What you need to do: Filter the listing below down to the lines holding the word "book", and copy those lines.

Exercise data:
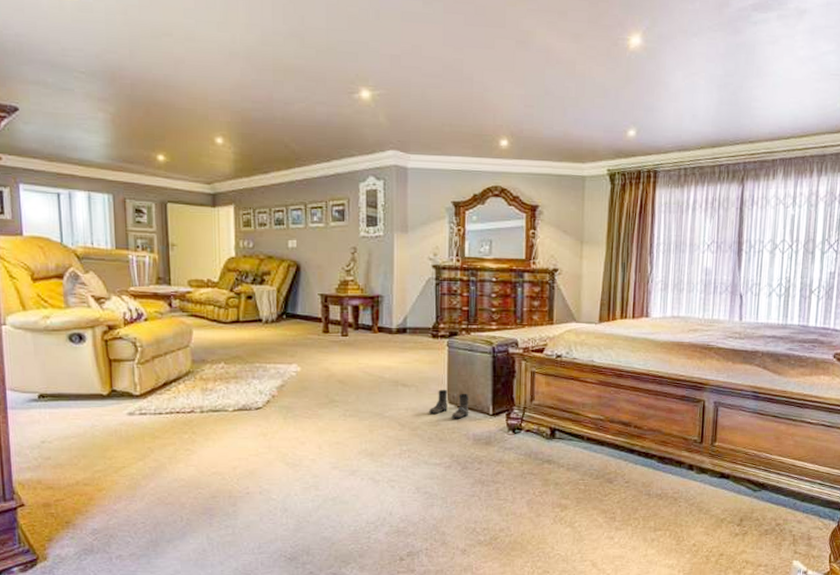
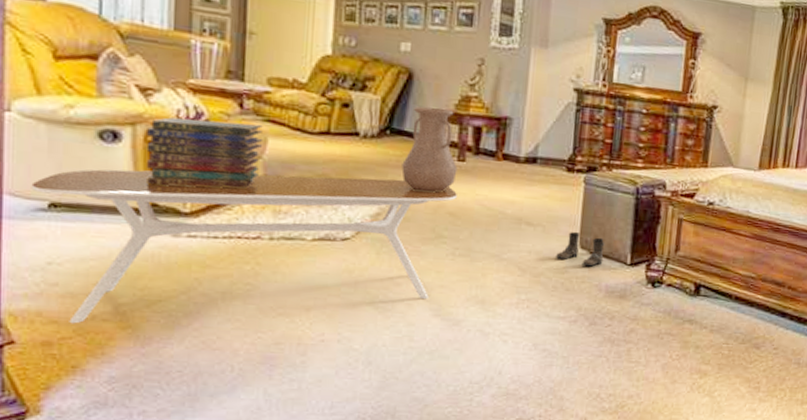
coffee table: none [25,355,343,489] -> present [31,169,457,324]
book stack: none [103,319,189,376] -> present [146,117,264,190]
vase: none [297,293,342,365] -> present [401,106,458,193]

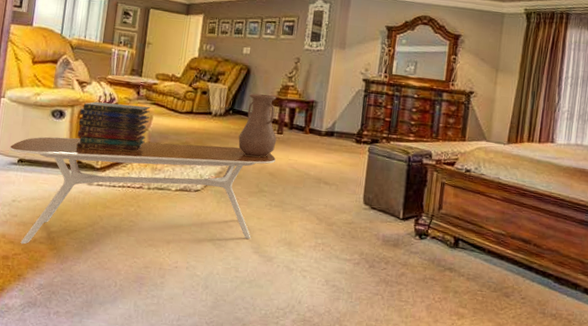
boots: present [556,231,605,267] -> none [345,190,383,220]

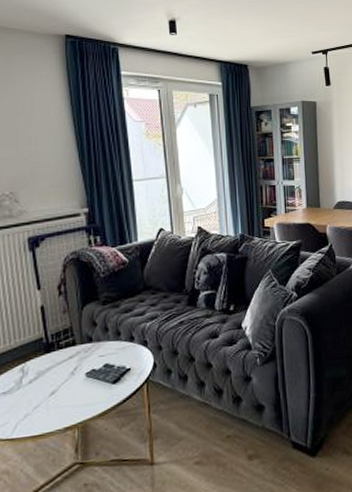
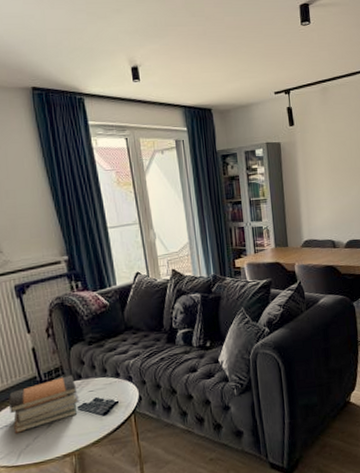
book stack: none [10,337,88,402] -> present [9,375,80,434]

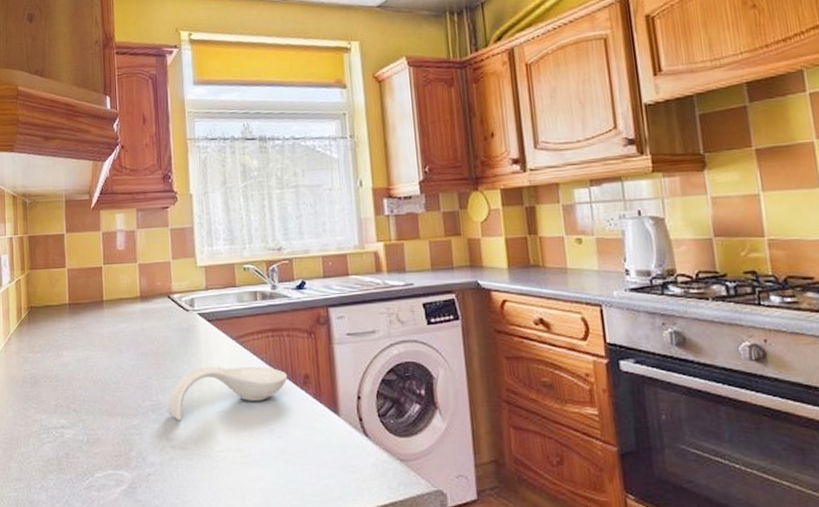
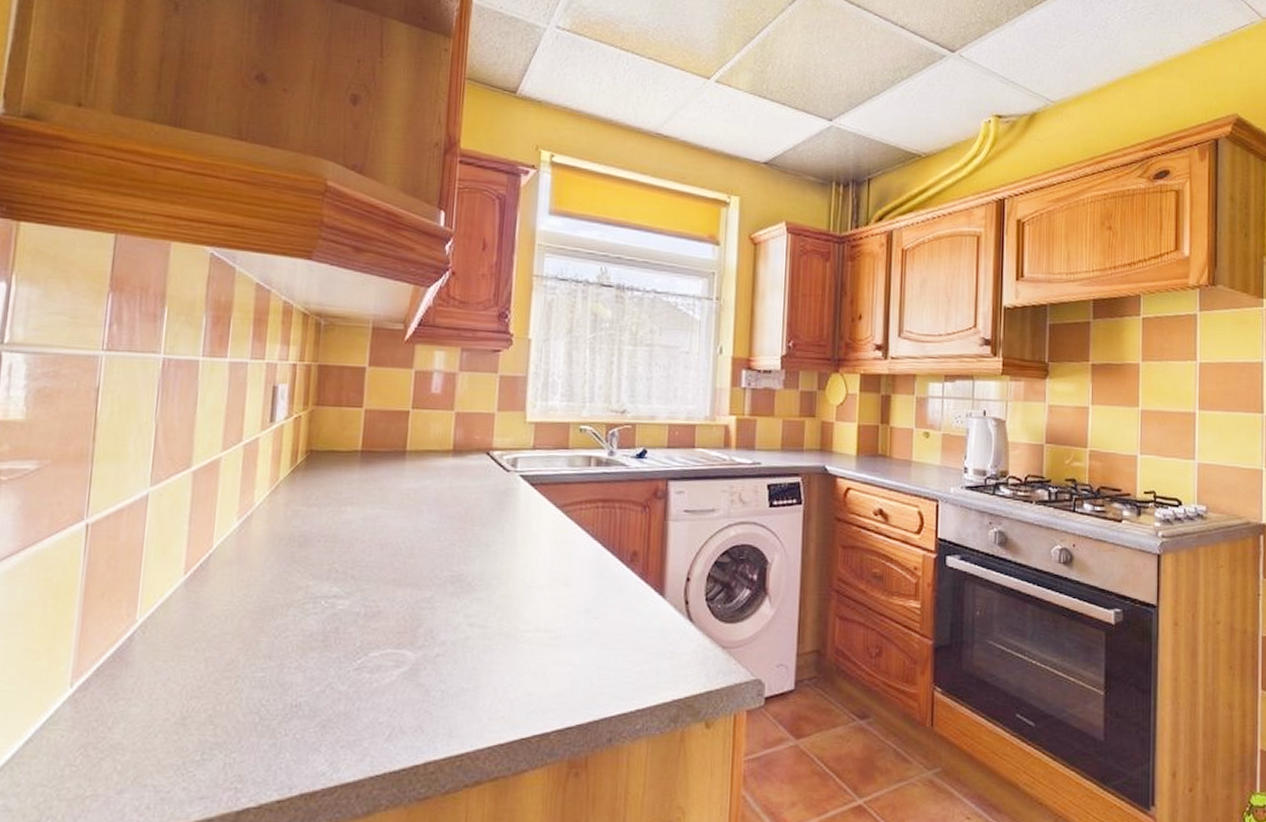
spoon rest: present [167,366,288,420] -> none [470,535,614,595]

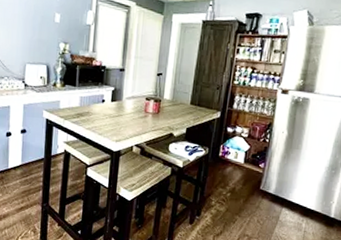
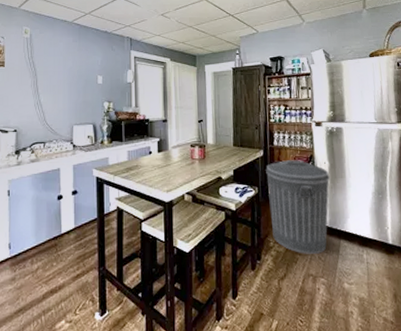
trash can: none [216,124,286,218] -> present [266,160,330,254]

Task solution:
book stack: none [103,319,189,376] -> present [146,117,264,190]
book stack: none [10,337,88,402] -> present [9,375,80,434]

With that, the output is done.